La réponse de Maria Montessori à deux questions, 1924
Par Maria Montessori
Cet article a été publié dans l’Appel à l’Education Vol. 1, N° 1,1924
Si les enfants dans une école Montessori travaillent individuellement, plutôt que collectivement, comment pourront ils se préparer à la vie sociale ?
La vie sociale ne consiste ni en un groupe d’individus restant ensemble, l’un à côté de l’autre, ni en leur avancement en masse sous le commandement d’un capitaine comme un régiment en marche ni comme une classe ordinaire d’élèves.
La vie sociale de l’homme est fondée sur le travail, organisé de manière harmonieuse et sur les vertus sociales – et ce sont les attitudes qui se développent à un degré exceptionnel parmi nos enfants. La constance dans leur travail, la patience quand ils doivent attendre, la capacité d’adaptation aux circonstances innombrables qui se présentent à eux dans leurs contacts quotidiens avec les autres, l’entraide réciproque et ainsi de suite, sont tous les exercices qui représentent une vie sociale réelle et pratique et que nous voyons, pour la première fois, être organisées parmi les enfants dans une école. En fait, alors que les écoles sont équipées uniquement afin d’accommoder les enfants, assis passivement l’un à côté de l’autre, dont on attend qu’ils reçoivent du professeur (on pourrait presque dire de manière parasitique), nos écoles, au contraire, disposent de matériel adapté à toutes ces formes de travail qui sont nécessaires dans une petite communauté indépendante et active.
Le travail individuel dans lequel l’enfant peut s’isoler et se concentrer, sert à perfectionner son individualité et plus l’homme atteint la perfection, plus il est capable de s’associer harmonieusement avec les autres. Un mouvement social fort ne peut pas exister dans des individus préparés, juste comme les membres d’un orchestre ne peuvent pas jouer ensemble harmonieusement sans que chaque individu se soit consciencieusement entraîné seul par un exercice répété.
Dans les écoles Montessori, le travail est choisi par l’élève lui-même qui cherche l’occupation la plus intéressante et, par conséquent, celle qui lui est la plus agréable. Comment une telle préparation peut lui convenir pour prendre sa place dans la vie sociale où le devoir impose des tâches pas toujours plaisantes, en fait souvent tout-à-fait contraires au choix personnel ?
Celui qui se débat, surmontant les difficultés alors que sa tâche peut ne pas être plaisante, ou, en d’autres mots, qui se sacrifie doit, par-dessus tout, être fort. Par conséquent cette question, présuppose une condition qui est d’une importante fondamentale : ‘sine qua non’ – être fort. Les exercices spontanés que les petits enfants font dans nos écoles, choisissant le travail qu’ils aiment et qui les absorbe longtemps, dans une atmosphère de calme, les fortifie, et de cette façon, ils sont, bien qu’indirectement, se préparent aux éventuelles déplaisantes de leur vie sociale future.

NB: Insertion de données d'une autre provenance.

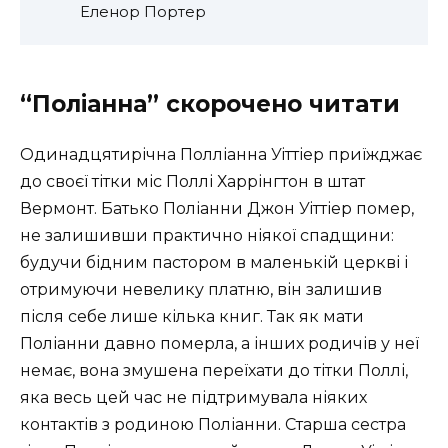
Еленор Портер
“Поліанна” скорочено читати
Одинадцятирічна Полліанна Уіттіер приїжджає
до своєї тітки міс Поллі Харрінгтон в штат
Вермонт. Батько Поліанни Джон Уіттіер помер,
не залишивши практично ніякої спадщини:
будучи бідним пастором в маленькій церкві і
отримуючи невелику платню, він залишив
після себе лише кілька книг. Так як мати
Поліанни давно померла, а інших родичів у неї
немає, вона змушена переїхати до тітки Поллі,
яка весь цей час не підтримувала ніяких
контактів з родиною Поліанни. Старша сестра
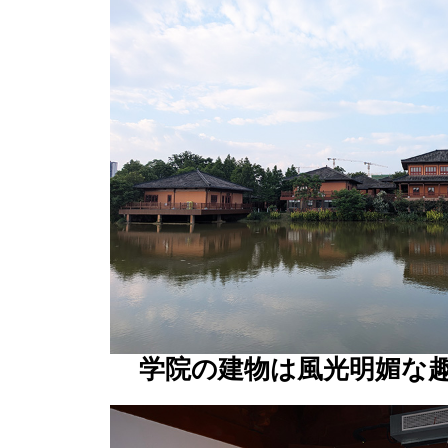
学院の建物は風光明媚な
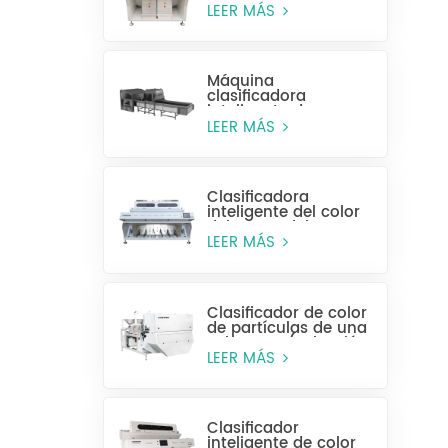
alta eficiencia MR128
LEER MÁS
Máquina
clasificadora
inteligente de
plástico para
LEER MÁS
botellas enteras
Clasificadora
inteligente del color
del grano del CCD
MG448
LEER MÁS
Clasificador de color
de partículas de una
sola capa (selección
húmeda)
LEER MÁS
Clasificador
inteligente de color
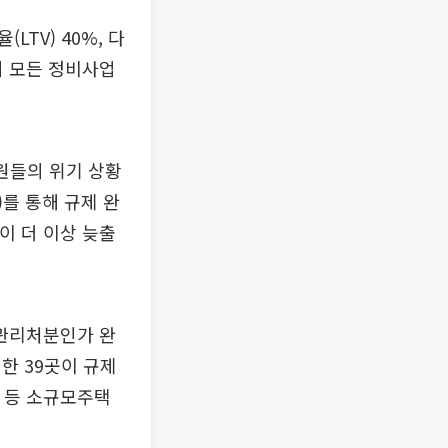
LTV) 40%, 다
거의 모든 정비사업
원들의 위기 상황
를 통해 규제 완
이 더 이상 늦출
 관리처분인가 완
한 39곳이 규제
택 등 소규모주택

De la même façon, l’enfant qui est nourri uniquement de lait pendant sa première année de vie, se prépare ainsi à manger des aliments différents plus tard.
Si l’alimentation du nourrisson a été telle qu’elle a permis un développement physique robuste et sain, alors une fois grandi, il sera assez fort pour digérer une nourriture solide, mais pas s’il a été nourri d’une nourriture inappropriée et solide comme un enfant.
Lui qui a acquis le parfait équilibre de son corps, peut se pencher à droite et à gauche, et passer les étapes difficiles sans tomber. Par conséquent l’acquisition de l’équilibre, est une préparation nécessaire aux mouvements difficiles. Il en est de même de la vie psychique. L’enfant qui fait des exercices spontanés qui mènent à un équilibre mental sain sera capable de s’adapter sans perdre de sa propre individualité. Est-ce à travers la maladie et le malaise que nous nous préparons à être forts ? Les héros se sont-ils préparés graduellement à des actes d’héroïsme depuis l’enfance ? Non, leur vie est un grand incognito quant au futur. Ce qui doit se préparer à travers le présent est la force, l’équilibre et la santé. Ces enfants qui ont gagné la force intérieure dans leur travail et en s’exerçant comme des hommes, seront plus capables que nous de s’adapter à un effort qu’ils ne trouvent pas agréables.